__Your assignment__
Reproduce every line of the rows below verbatim, keeping the original line breaks and character for character.

__Material to process__
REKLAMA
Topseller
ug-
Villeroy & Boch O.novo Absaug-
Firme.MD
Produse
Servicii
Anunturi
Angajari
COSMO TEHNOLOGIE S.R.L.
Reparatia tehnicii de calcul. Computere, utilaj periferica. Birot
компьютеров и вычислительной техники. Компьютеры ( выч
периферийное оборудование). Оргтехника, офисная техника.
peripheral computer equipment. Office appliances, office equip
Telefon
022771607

__Task response__
REKLAMA
Topseller
ug-
Villeroy & Boch O.novo Absaug-
Firme.MD
Produse
Servicii
Anunturi
Angajari
COSMO TEHNOLOGIE S.R.L.
Reparatia tehnicii de calcul. Computere, utilaj periferica. Birot
компьютеров и вычислительной техники. Компьютеры ( выч
периферийное оборудование). Оргтехника, офисная техника.
peripheral computer equipment. Office appliances, office equip
Telefon
022771607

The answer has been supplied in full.